Un minuto con Dante Alighieri
Matto chi spera che nostra ragione

Dopo che Dante si è accorto che solo lui getta con il suo corpo un'ombra sul terreno mentre Virgilio non lo può fare, il maestro spiegherà come questo fenomeno possa avvenire con un accenno alla dottrina dei «corpi aerei».

MATTO E' CHI SPERA CHE NOSTRA RAGIONE
PG III, 34 ss.


34 Matto è chi spera che nostra ragione
35 possa trascorrer la infinita via
36 che tiene una sustanza in tre persone.

37 State contenti, umana gente, al *quia*;
38 ché se potuto aveste veder tutto,
39 mestier non era parturir Maria;

[…]

46 Noi divenimmo intanto a piè del monte;
47 quivi trovammo la roccia sì erta,
48 che 'ndarno vi sarien le gambe pronte.

49 Tra Lerice e Turbìa la più diserta,
50 la più rotta ruina è una scala,
51 verso di quella, agevole e aperta.

52 «Or chi sa da qual man la costa cala»,
53 disse 'l maestro mio fermando 'l passo,
54 «sì che possa salir chi va sanz'ala?».

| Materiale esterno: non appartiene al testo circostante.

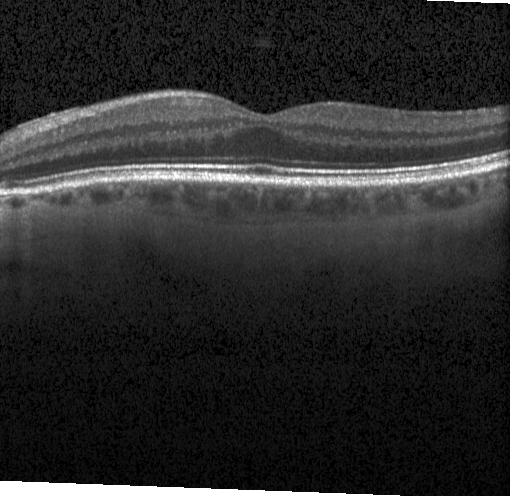
Finding: no CNV, no DME, and no drusen.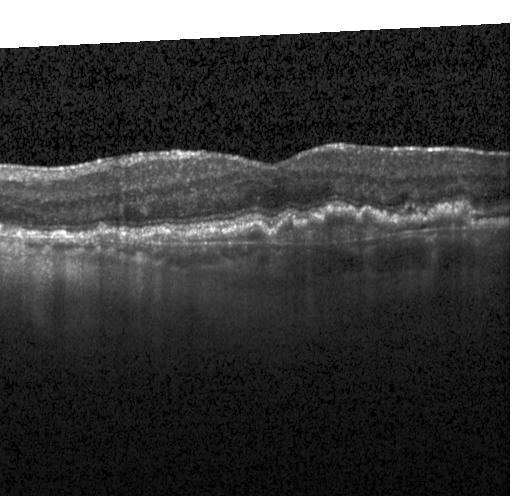 Spectral-domain OCT, optical coherence tomography B-scan, acquired on a Heidelberg Spectralis
Dx: choroidal neovascularization.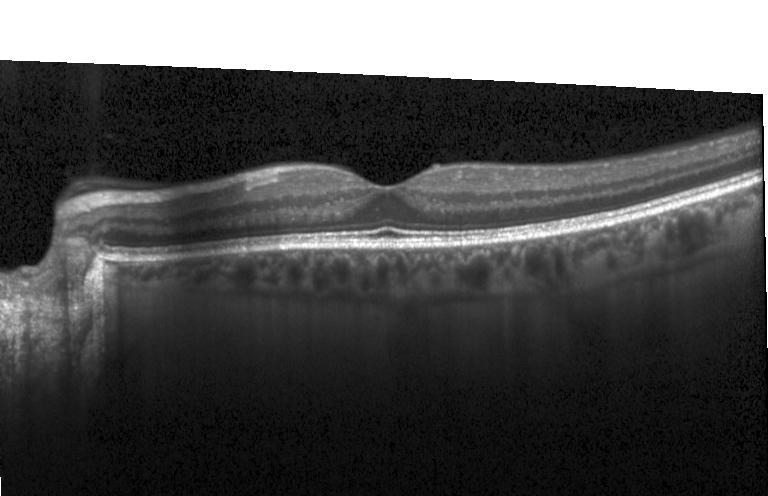

Diagnosis: no evidence of choroidal neovascularization, diabetic macular edema, or drusen.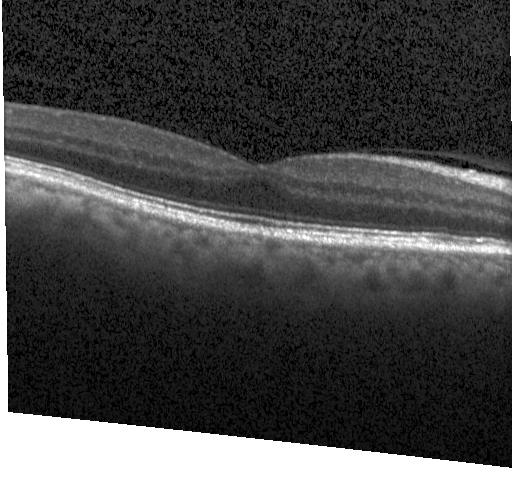

Retinal OCT B-scan · SD-OCT · horizontal scan through the fovea · Heidelberg Spectralis OCT system. Assessment: no choroidal neovascularization, no diabetic macular edema, and no drusen.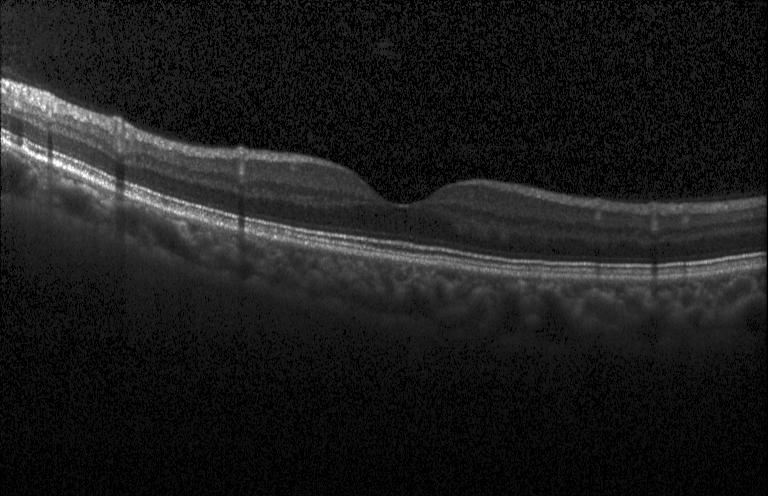

Macular OCT: neither choroidal neovascularization, diabetic macular edema, nor drusen.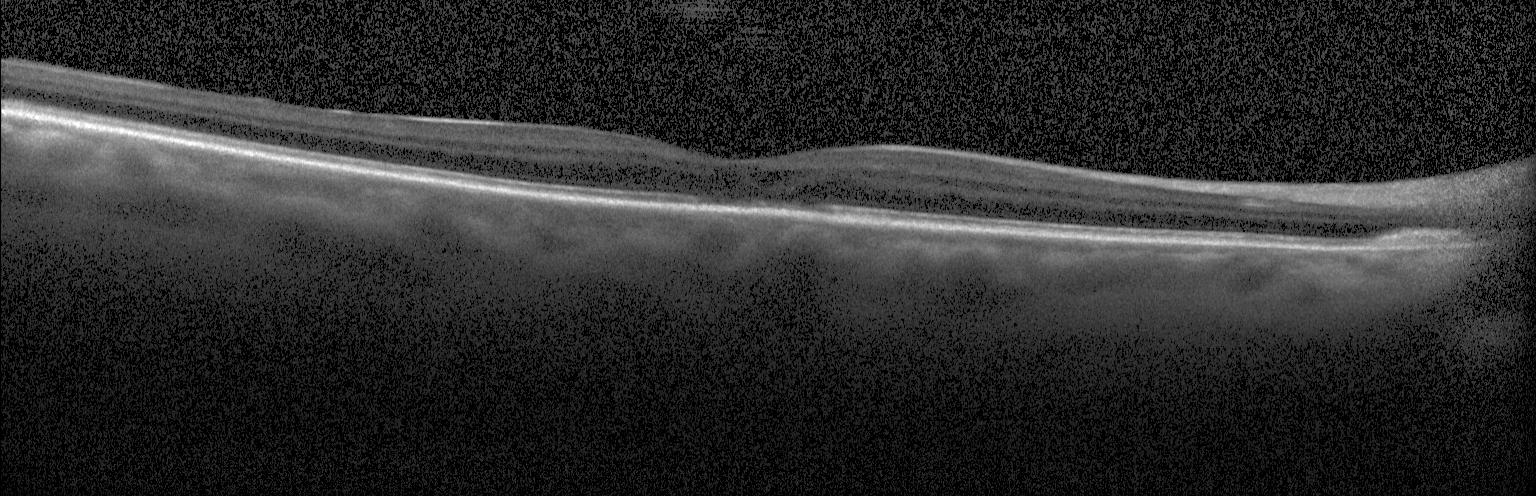 Macular OCT: diabetic macular edema (DME).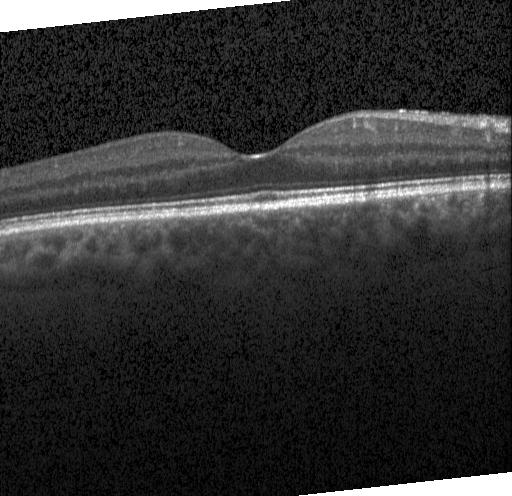
The scan shows no CNV, no DME, and no drusen.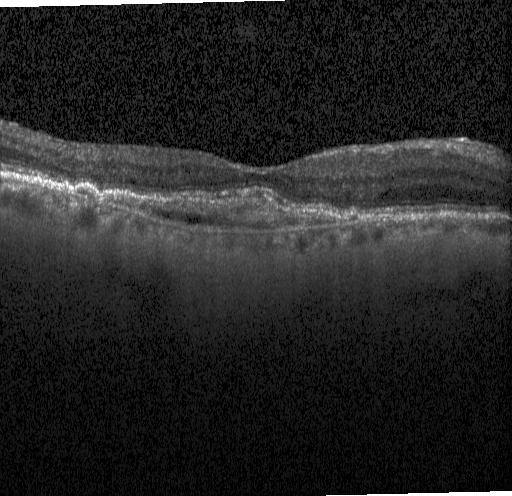
Retinal OCT cross-section showing choroidal neovascularization.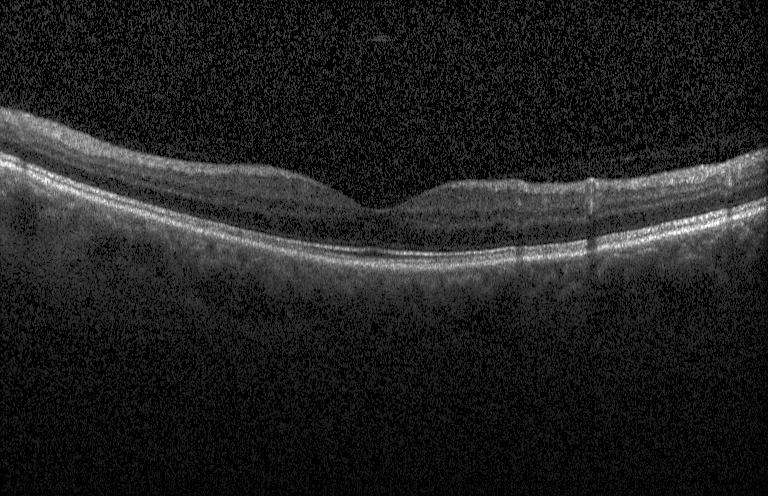 Acquired on a Heidelberg Spectralis. Retinal OCT B-scan.
Diagnosis: no evidence of choroidal neovascularization, diabetic macular edema, or drusen.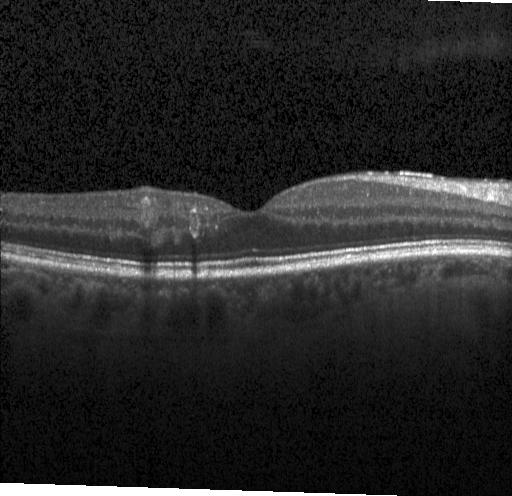 Diagnosis: neither choroidal neovascularization, diabetic macular edema, nor drusen.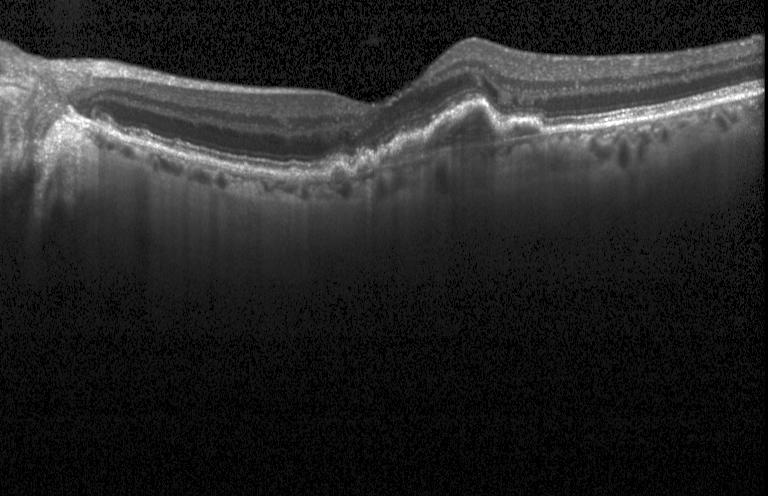

SD-OCT. Centered on the fovea. Acquired on a Heidelberg Spectralis. Optical coherence tomography B-scan. Diagnosis: CNV.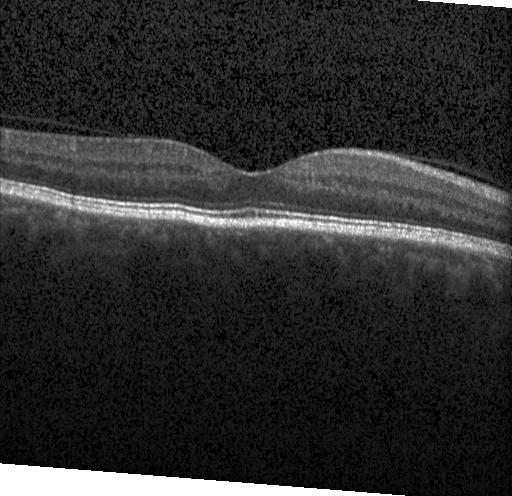

OCT B-scan. Spectral-domain OCT. Instrument: Heidelberg Spectralis. Horizontal scan through the fovea. Impression: no choroidal neovascularization, diabetic macular edema, or drusen.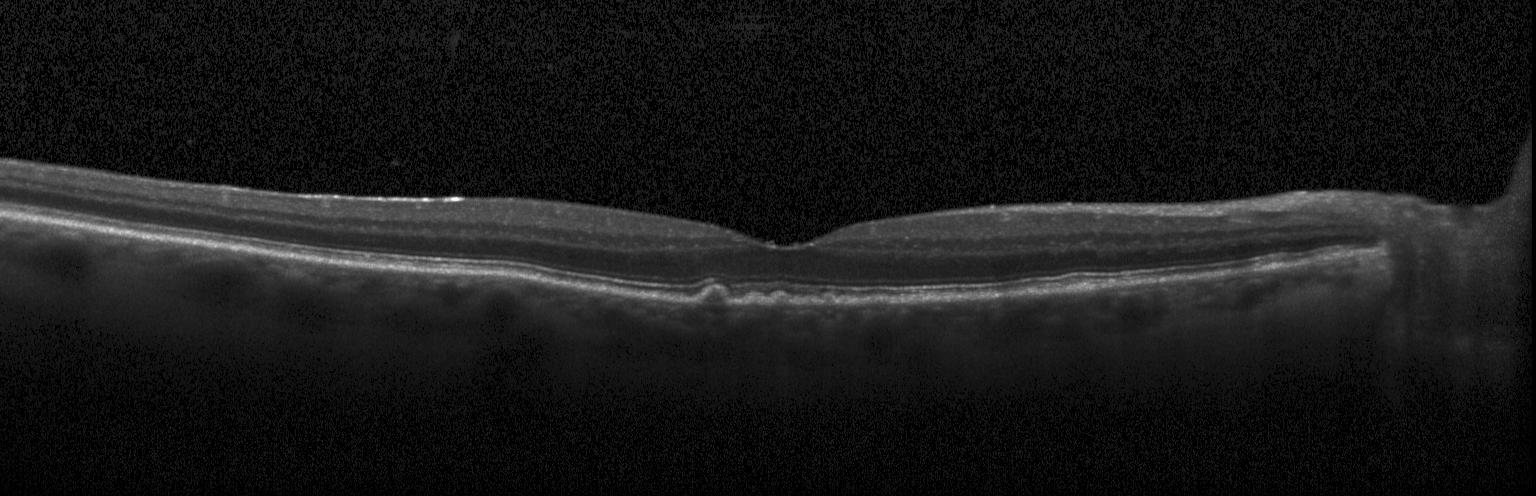
Finding: drusen.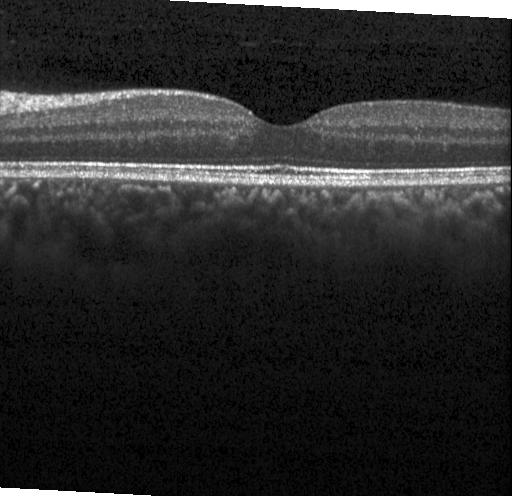 Spectral-domain OCT, instrument: Heidelberg Spectralis, OCT B-scan. Dx: no choroidal neovascularization, no diabetic macular edema, and no drusen.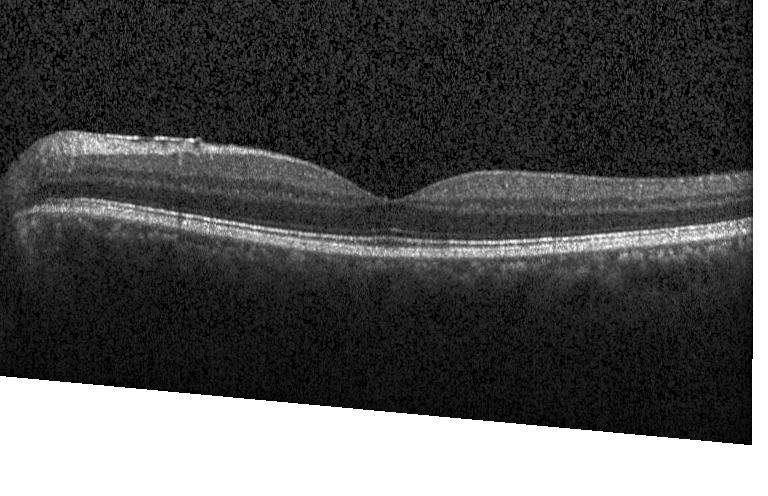
No evidence of choroidal neovascularization, diabetic macular edema, or drusen.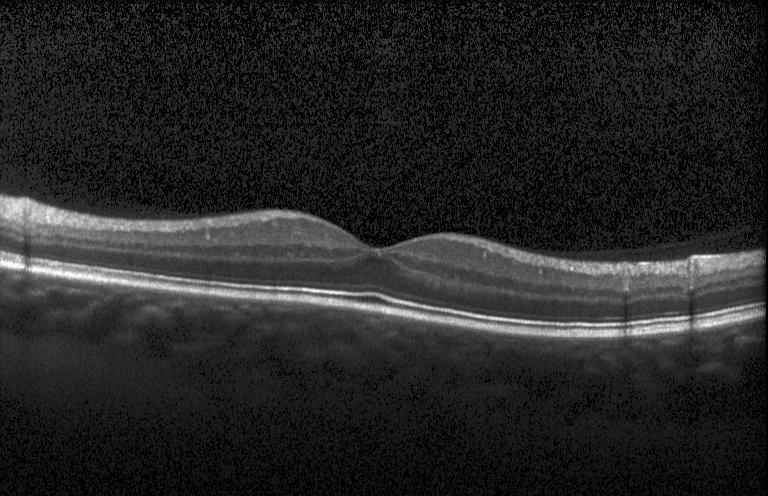 This B-scan demonstrates neither choroidal neovascularization, diabetic macular edema, nor drusen.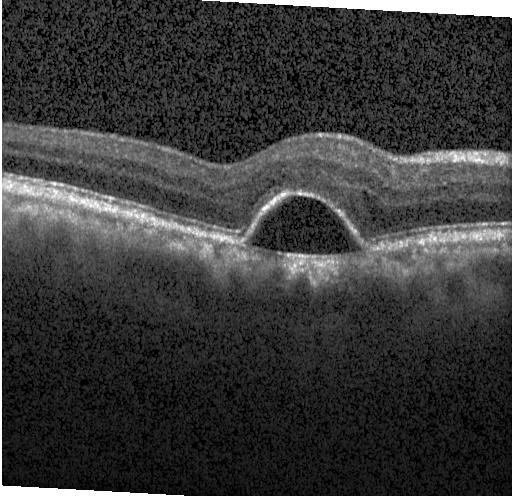

SD-OCT · through the macula · retinal OCT B-scan · Heidelberg Spectralis OCT system. The scan shows choroidal neovascularization (CNV).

55 E mentre ch'e' tenendo 'l viso basso
56 essaminava del cammin la mente,
57 e io mirava suso intorno al sasso,

58 da man sinistra m'apparì una gente
59 d'anime, che movieno i piè ver' noi,
60 e non pareva, sì venian lente.

Dopo che Dante si è accorto che solo lui getta con il suo corpo un'ombra sul terreno mentre Virgilio non lo può fare, il maestro spiegherà come questo fenomeno possa avvenire con un accenno alla dottrina dei «corpi aerei» che verrà approfondita ulteriormente nel canto XXV. Virgilio continua il suo discorso con un'affermazione di grande rilevanza nell'economia della cantica: gli uomini non possono avere la pretesa di comprendere con la sola ragione il mistero di Dio, altrimenti non sarebbe stata necessaria l'incarnazione di Cristo nel seno di Maria. Devono accontentarsi che le cose esistano (cfr. l'espressione latina “quia” che, nel linguaggio della Scolastica, significava appunto “che le cose esistono”), rinunciando alla pretesa di penetrarne l'essenza profonda. E' un ennesimo invito all'umiltà, all'accettazione del limite della ragione umana, ancora più significativo perché a pronunciarlo è proprio un Virgilio turbato, uno degli Spiriti Magni del mondo antico che Dante colloca nel Limbo e dove Virgilio stesso sa che dovrà fare ritorno. Intanto i due pellegrini arrivano alle falde della montagna e mentre Virgilio guarda in basso alla ricerca di un passaggio, Dante rivolge lo sguardo verso l'alto; i due atteggiamenti esprimono in maniera inequivocabile i due diversi destini: quello di Virgilio, la ragione umana che non può raggiungere da sola la salvezza e quello di Dante - il cristiano - che, illuminato dalla Grazia, si sente attratto verso l'alto, verso l'incontro con Dio.